[Stored data entries]
·····

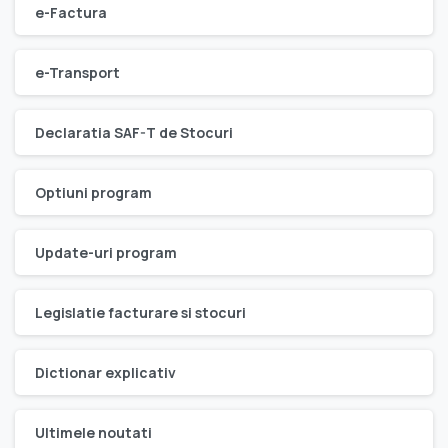
e-Factura
e-Transport
Declaratia SAF-T de Stocuri
Optiuni program
Update-uri program
Legislatie facturare si stocuri
Dictionar explicativ
Ultimele noutati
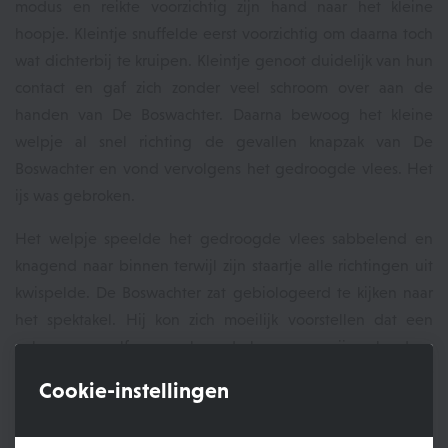
modus en reikte voorzichtig zijn hand naar het kleine
hoopje. Kleintje snuffelde eerst voorzichtig om daarna toch
wat dichterbij te kruipen. Kleintje genoot duidelijk van hun
contact en gaf zich zonder veel schroom over aan de
handen van De Boswachter. Daarna bewoog het kleine
welpje al snel richting de gevallen knapzak van De
Boswachter en vond vervolgens het gedroogde vlees. Het
ijs was gebroken.
Het welpje speelde het gedroogde vlees sabbelend en
knagend naar binnen terwijl zijn staartje alle richtingen uit
kwispelde. De Boswachter zat gebiologeerd te kijken naar
het spektakel. Hij kon zich moeilijk voorstellen dat een
volwassen wolf even benaderbaar zou zijn als deze
dreumes. Misschien was het wel gewoon zijn grote honger
Cookie-instellingen
die toeliet dat een mens nabij kon komen?
De Boswachter vergat zijn bekommernissen en genoot van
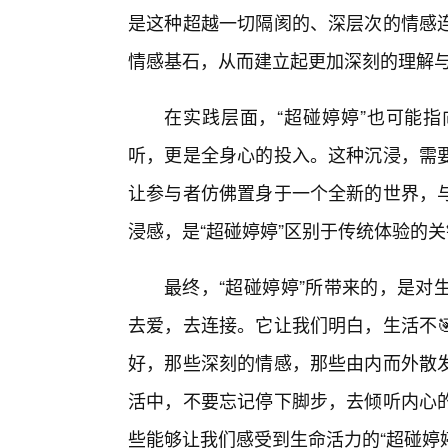
是这种超越一切隔阂的、深层次的情感
情感基石，从而建立起更加深刻的理解
在实践层面，“超碰婷婷”也可能指
听，更是全身心的投入。这种沉浸，需要
让参与者仿佛置身于一个全新的世界，
浸感，是“超碰婷婷”区别于传统体验的
最终，“超碰婷婷”所带来的，是对
去爱，去连接。它让我们明白，生活不
好，那些深刻的情感，那些由内而外散
活中，不要忘记停下脚步，去倾听内心
些能够让我们感受到生命活力的“超碰婷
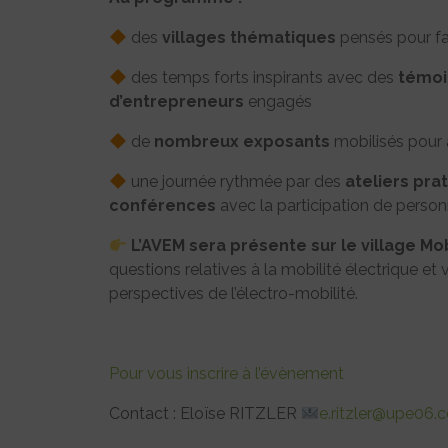
des
villages thématiques
pensés pour fa
des temps forts inspirants avec des
témoi
d’entrepreneurs
engagés
de
nombreux exposants
mobilisés pour
une journée rythmée par des
ateliers pra
conférences
avec la participation de person
L’AVEM sera présente sur le village Mo
questions relatives à la mobilité électrique et 
perspectives de l’électro-mobilité.
Pour vous inscrire à l’évènement
Contact : Eloïse RITZLER
e.ritzler@upe06.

·····

Task description:
Your answer must be an exact copy of the records, minus any pictures.

Completed task:
e-Factura
e-Transport
Declaratia SAF-T de Stocuri
Optiuni program
Update-uri program
Legislatie facturare si stocuri
Dictionar explicativ
Ultimele noutati
modus en reikte voorzichtig zijn hand naar het kleine
hoopje. Kleintje snuffelde eerst voorzichtig om daarna toch
wat dichterbij te kruipen. Kleintje genoot duidelijk van hun
contact en gaf zich zonder veel schroom over aan de
handen van De Boswachter. Daarna bewoog het kleine
welpje al snel richting de gevallen knapzak van De
Boswachter en vond vervolgens het gedroogde vlees. Het
ijs was gebroken.
Het welpje speelde het gedroogde vlees sabbelend en
knagend naar binnen terwijl zijn staartje alle richtingen uit
kwispelde. De Boswachter zat gebiologeerd te kijken naar
het spektakel. Hij kon zich moeilijk voorstellen dat een
volwassen wolf even benaderbaar zou zijn als deze
dreumes. Misschien was het wel gewoon zijn grote honger
Cookie-instellingen
die toeliet dat een mens nabij kon komen?
De Boswachter vergat zijn bekommernissen en genoot van
是这种超越一切隔阂的、深层次的情感
情感基石，从而建立起更加深刻的理解
在实践层面，“超碰婷婷”也可能指
听，更是全身心的投入。这种沉浸，需要
让参与者仿佛置身于一个全新的世界，
浸感，是“超碰婷婷”区别于传统体验的
最终，“超碰婷婷”所带来的，是对
去爱，去连接。它让我们明白，生活不
好，那些深刻的情感，那些由内而外散
活中，不要忘记停下脚步，去倾听内心
些能够让我们感受到生命活力的“超碰婷
des
villages thématiques
pensés pour fa
des temps forts inspirants avec des
témoi
d’entrepreneurs
engagés
de
nombreux exposants
mobilisés pour
une journée rythmée par des
ateliers pra
conférences
avec la participation de person
L’AVEM sera présente sur le village Mo
questions relatives à la mobilité électrique et 
perspectives de l’électro-mobilité.
Pour vous inscrire à l’évènement
Contact : Eloïse RITZLER
e.ritzler@upe06.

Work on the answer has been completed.